Önümüzdeki sene Mendelsshon, Schumann, Rachmaninov, Schubert, Lizst, Czerny, J.S.Bach, Gershwin, Joplin, Kuhlau,Scarlatti eserlerini hazırlamaya başladık.Yine yarışma ve konserler için ayrı repertuarlar oluşturuyoruz.Geçtiğimiz sene içerisinde çalarken beni en çok etkileyen eser Kumu Ballad ve Schindler’in Listesi oldu.Bu iki eser beni diğerlerinden çok daha farklı etkiledi.
Senin “başarı” kriterlerin nedir? Başarmak için neler yapmak gerekir? Başarısızlıklar da başarıya dahil mi sence?
Başarısızlıklar başarıya giden yolda en önemli noktalardan biri.Başarısızlıklar sayesinde kendimizi,nerede olduğumuzu ve gitmemiz gereken yolu anlıyabiliyoruz.Başarı hedefe ulaşmaktır.Ama hedefe ulaşmak kadar,oraya nasıl gittiğiniz de önemlidir.
Kendi bestelerin de oluyor mu peki arada?
Eskiden daha düzenli bir şekilde yapardım. Açıkçası şu sıralar çok yoğun olarak beste yapmıyorum.Ama yine de küçük deneme ve çalışmalarım var.
Günün birinde müzik alanında bir otorite olsan, Türkiye’de müzisyenlerin hangi sorunlarına çözüm bulmak için çabalardın? Sen müzik eğitimin sırasında nasıl sorunlar yaşadın?
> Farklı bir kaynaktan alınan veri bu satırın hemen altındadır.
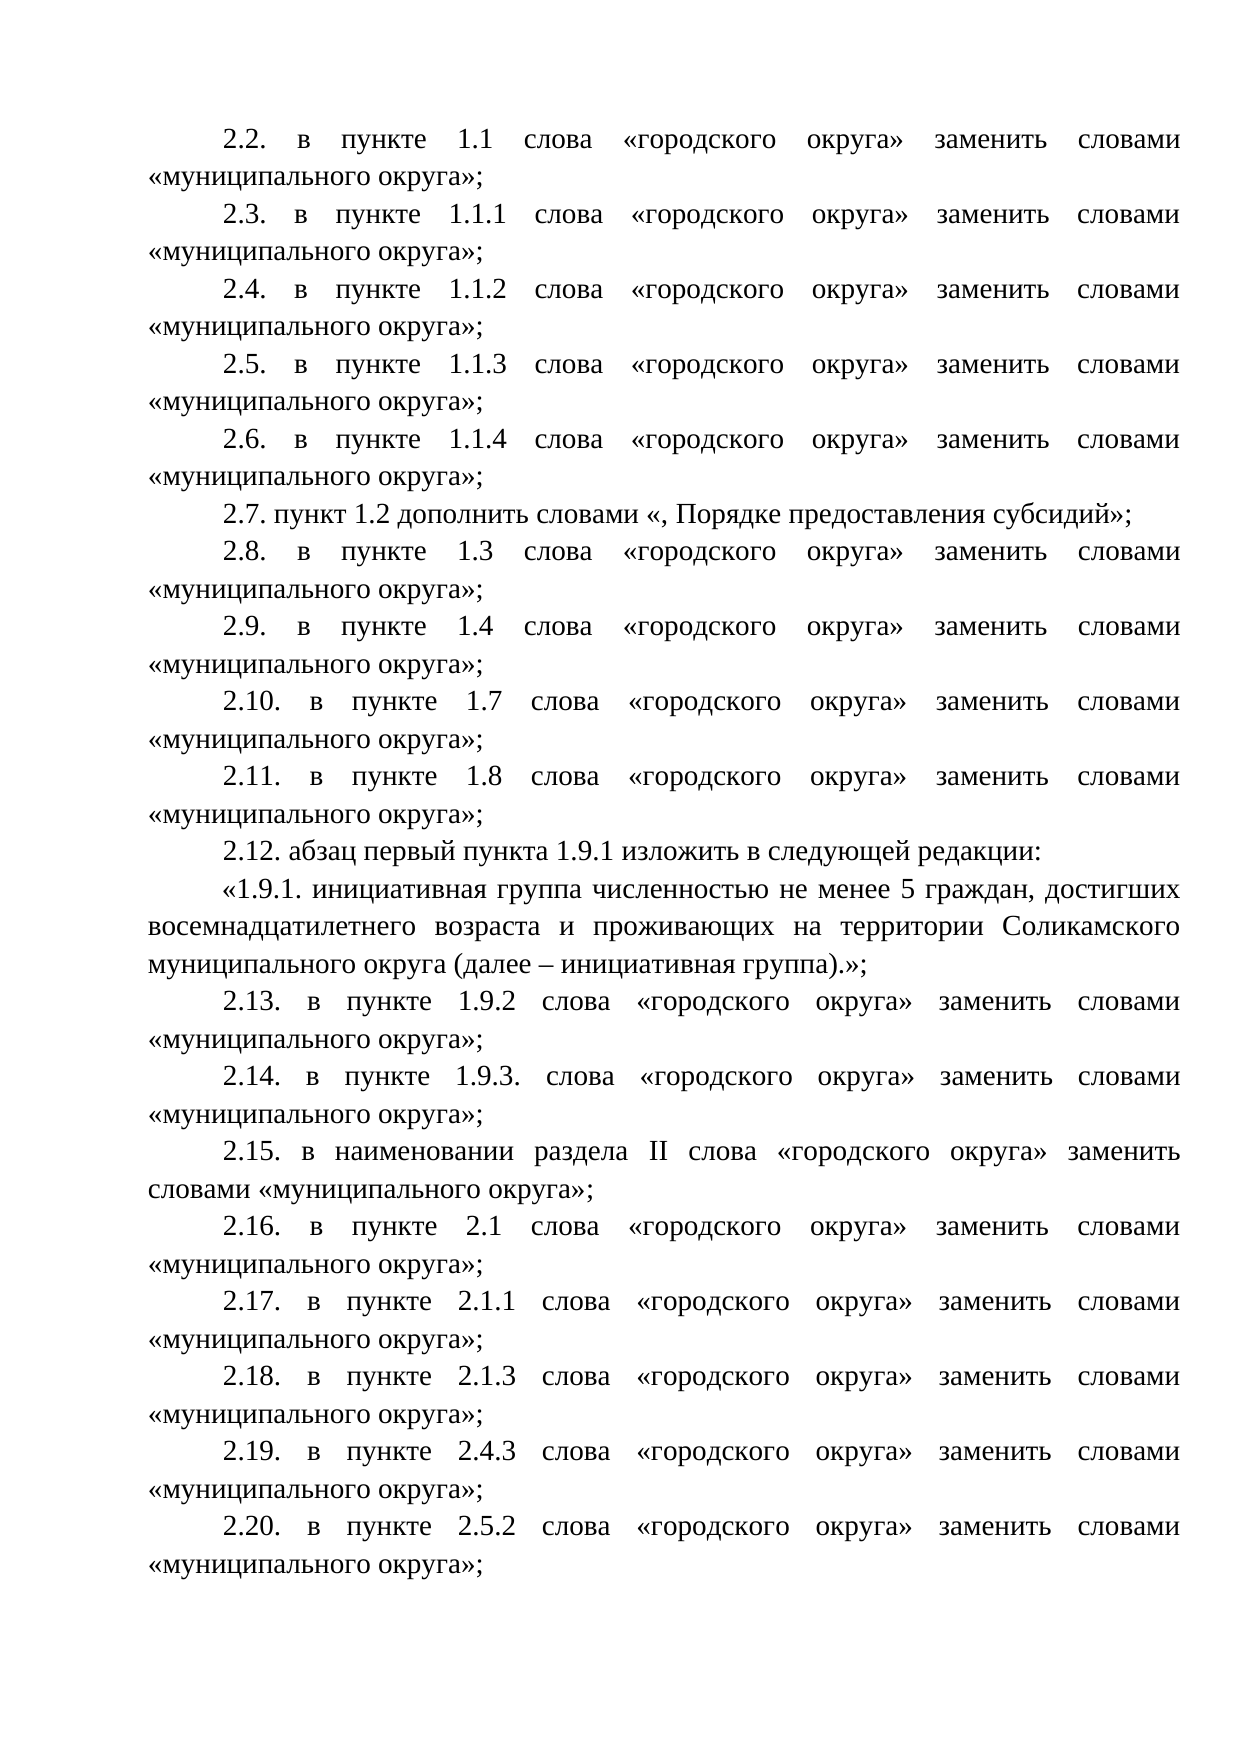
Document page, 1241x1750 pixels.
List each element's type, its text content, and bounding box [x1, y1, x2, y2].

text 2.14. в пункте 1.9.3. слова «городского округа» заменить словами «муниципального округа»; [148, 1056, 1181, 1131]
text 2.10. в пункте 1.7 слова «городского округа» заменить словами «муниципального округа»; [148, 681, 1181, 756]
text 2.13. в пункте 1.9.2 слова «городского округа» заменить словами «муниципального округа»; [148, 981, 1181, 1056]
text 2.19. в пункте 2.4.3 слова «городского округа» заменить словами «муниципального округа»; [148, 1431, 1181, 1506]
text 2.7. пункт 1.2 дополнить словами «, Порядке предоставления субсидий»; [148, 493, 1181, 531]
text 2.8. в пункте 1.3 слова «городского округа» заменить словами «муниципального округа»; [148, 531, 1181, 606]
text 2.6. в пункте 1.1.4 слова «городского округа» заменить словами «муниципального округа»; [148, 418, 1181, 493]
text 2.16. в пункте 2.1 слова «городского округа» заменить словами «муниципального округа»; [148, 1206, 1181, 1281]
text 2.2. в пункте 1.1 слова «городского округа» заменить словами «муниципального округа»; [148, 118, 1181, 193]
text «1.9.1. инициативная группа численностью не менее 5 граждан, достигших восемнадцатилетнего возраста и проживающих на территории Соликамского муниципального округа (далее – инициативная группа).»; [148, 868, 1181, 981]
text 2.5. в пункте 1.1.3 слова «городского округа» заменить словами «муниципального округа»; [148, 343, 1181, 418]
text 2.11. в пункте 1.8 слова «городского округа» заменить словами «муниципального округа»; [148, 756, 1181, 831]
text 2.17. в пункте 2.1.1 слова «городского округа» заменить словами «муниципального округа»; [148, 1281, 1181, 1356]
text 2.20. в пункте 2.5.2 слова «городского округа» заменить словами «муниципального округа»; [148, 1506, 1181, 1581]
text 2.9. в пункте 1.4 слова «городского округа» заменить словами «муниципального округа»; [148, 606, 1181, 681]
text 2.3. в пункте 1.1.1 слова «городского округа» заменить словами «муниципального округа»; [148, 193, 1181, 268]
text 2.15. в наименовании раздела II слова «городского округа» заменить словами «муниципального округа»; [148, 1131, 1181, 1206]
text 2.4. в пункте 1.1.2 слова «городского округа» заменить словами «муниципального округа»; [148, 268, 1181, 343]
text 2.18. в пункте 2.1.3 слова «городского округа» заменить словами «муниципального округа»; [148, 1356, 1181, 1431]
text 2.12. абзац первый пункта 1.9.1 изложить в следующей редакции: [148, 831, 1181, 868]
Ben şanslıydım.Çünkü yaşadığım şehirde sahip olduğum yeteneğimi yönlendirebilecek ve geliştirecek iyi okullar ve öğretmenlerle karşılaşabilim.Malesef her çocuk bu kadar şanslı olamayabiliyor.Günün birinde müzik alanında bir otorite olabilirsem ülkemde her çocuğun bu eğitime ulaşabilmesi için çalışırdım.Müzik ne yazık ki çok ciddiye alınmıyor.Hak ettiği önemi kazanması için elimden geleni yapardım.
Almanya’ya dönme hedefin var mı yeniden?
Önümüzdeki yıl Almanya,Avusturya,İngiltere ve Belçika’da birkaç okulun sınavlarına girmeyi planlıyorum.Başarılı olursam bu ülkelerden birine gitmeyi düşünebilirim.
Seninle aynı yoldan ilerleyen diğer piyanistlere üç tane “altın öğüt” verecek olsan bunlar neler olurdu?
Çok çalışsınlar,umutlarını hiç kaybetmesinler ve her zaman ufuklarını açık tutsunlar.
Bu keyifli söyleşi için çok teşekkürler. Yolun sonsuz açık olsun.